Laut ABONE schade die Vergabe von temporären Lizenzen den etablierten Nachtlebebetrieben, die erhebliche Investitionen getätigt haben, um geltende Vorschriften zu erfüllen. Die Vereinigung fordert, dass alle Unterhaltungsaktivitäten denselben rechtlichen Anforderungen unterliegen müssen, um fairen Wettbewerb zu gewährleisten. Auch in Palma kritisiert ABONE das Vorgehen, hat dort aber noch keine juristischen Schritte eingeleitet – in der Hoffnung auf eine einvernehmliche Lösung mit dem Stadtrat.
Anwohnerbeschwerden verschärfen die Lage
Beschwerden von Anwohnern verschärfen die Situation zusätzlich. Sie beklagen Lärmbelästigung und hohes Besucheraufkommen während der Festivals. Einige Veranstaltungsorte in Palma, etwa die Stierkampfarena, haben bereits Musikveranstaltungen ausgesetzt. Dies zeigt das städtische Engagement bei der Regulierung solcher Events. Veranstalter Martínez vom Mallorca Live Festival weist die Vorwürfe von ABONE zurück. Seine Veranstaltungen seien familienfreundliche Kultur- und Musikevents, die keine Konkurrenz zum Nachtleben darstellten, da sie stets um Mitternacht enden.

---*---

**Deine Aufgabe:** Erkläre in ein bis drei Sätzen anhand des Textes über den Streit um Festivallizenzen, warum Veranstalter Martínez meint, seine Veranstaltungen seien keine Konkurrenz zum Nachtleben.

**Zu prüfende Daten:**
---*---

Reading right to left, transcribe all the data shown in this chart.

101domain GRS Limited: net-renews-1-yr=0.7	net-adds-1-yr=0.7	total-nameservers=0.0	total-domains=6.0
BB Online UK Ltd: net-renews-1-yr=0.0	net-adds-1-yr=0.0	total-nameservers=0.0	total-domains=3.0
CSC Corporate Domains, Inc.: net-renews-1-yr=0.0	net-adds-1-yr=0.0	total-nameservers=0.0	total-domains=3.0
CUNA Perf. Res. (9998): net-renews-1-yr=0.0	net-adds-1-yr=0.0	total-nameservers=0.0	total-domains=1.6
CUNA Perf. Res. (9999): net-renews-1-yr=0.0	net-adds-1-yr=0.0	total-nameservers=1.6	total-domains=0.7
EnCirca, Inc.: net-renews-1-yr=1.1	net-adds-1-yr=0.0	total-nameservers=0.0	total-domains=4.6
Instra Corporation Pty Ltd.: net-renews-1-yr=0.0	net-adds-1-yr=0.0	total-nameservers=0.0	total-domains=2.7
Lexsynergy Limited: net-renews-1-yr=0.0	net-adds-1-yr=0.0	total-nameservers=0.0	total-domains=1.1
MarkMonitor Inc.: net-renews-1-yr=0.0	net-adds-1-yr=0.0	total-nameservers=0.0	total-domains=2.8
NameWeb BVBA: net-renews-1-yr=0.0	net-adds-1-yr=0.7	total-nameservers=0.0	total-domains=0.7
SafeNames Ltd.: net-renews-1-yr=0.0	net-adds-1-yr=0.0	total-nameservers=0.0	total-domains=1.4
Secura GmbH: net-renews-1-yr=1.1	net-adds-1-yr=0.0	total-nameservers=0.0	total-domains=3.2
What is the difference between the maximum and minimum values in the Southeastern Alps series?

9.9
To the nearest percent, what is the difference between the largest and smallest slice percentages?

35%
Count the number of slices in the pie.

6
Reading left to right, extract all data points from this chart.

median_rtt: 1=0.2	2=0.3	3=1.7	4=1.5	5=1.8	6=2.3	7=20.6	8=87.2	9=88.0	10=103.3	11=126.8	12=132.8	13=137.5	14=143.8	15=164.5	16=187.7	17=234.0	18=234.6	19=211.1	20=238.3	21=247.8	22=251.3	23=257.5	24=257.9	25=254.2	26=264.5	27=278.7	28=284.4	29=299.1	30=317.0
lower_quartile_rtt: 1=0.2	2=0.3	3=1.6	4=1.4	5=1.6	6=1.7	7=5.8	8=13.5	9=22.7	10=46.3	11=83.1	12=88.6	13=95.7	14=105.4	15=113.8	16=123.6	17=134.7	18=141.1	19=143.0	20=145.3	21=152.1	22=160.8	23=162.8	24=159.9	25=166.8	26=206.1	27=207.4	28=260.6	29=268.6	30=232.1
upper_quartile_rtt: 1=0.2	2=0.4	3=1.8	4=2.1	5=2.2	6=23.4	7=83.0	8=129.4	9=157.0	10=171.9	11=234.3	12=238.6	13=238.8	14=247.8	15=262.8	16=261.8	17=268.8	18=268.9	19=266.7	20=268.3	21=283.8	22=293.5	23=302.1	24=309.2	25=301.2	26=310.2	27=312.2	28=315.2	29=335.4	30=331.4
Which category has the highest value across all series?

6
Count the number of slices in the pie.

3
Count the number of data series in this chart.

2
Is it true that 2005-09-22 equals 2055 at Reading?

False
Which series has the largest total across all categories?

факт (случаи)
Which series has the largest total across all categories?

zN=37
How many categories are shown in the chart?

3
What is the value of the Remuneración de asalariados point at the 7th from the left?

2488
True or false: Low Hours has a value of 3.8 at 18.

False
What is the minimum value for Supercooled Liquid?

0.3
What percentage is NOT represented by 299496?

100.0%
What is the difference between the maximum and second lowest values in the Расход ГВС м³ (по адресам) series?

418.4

---*---

**Lösung der Aufgabe:** Martínez bezeichnet seine Veranstaltungen als familienfreundliche Kultur- und Musikevents, die stets um Mitternacht enden. Deshalb stellen sie nach seiner Darstellung keine Konkurrenz zum Nachtleben dar.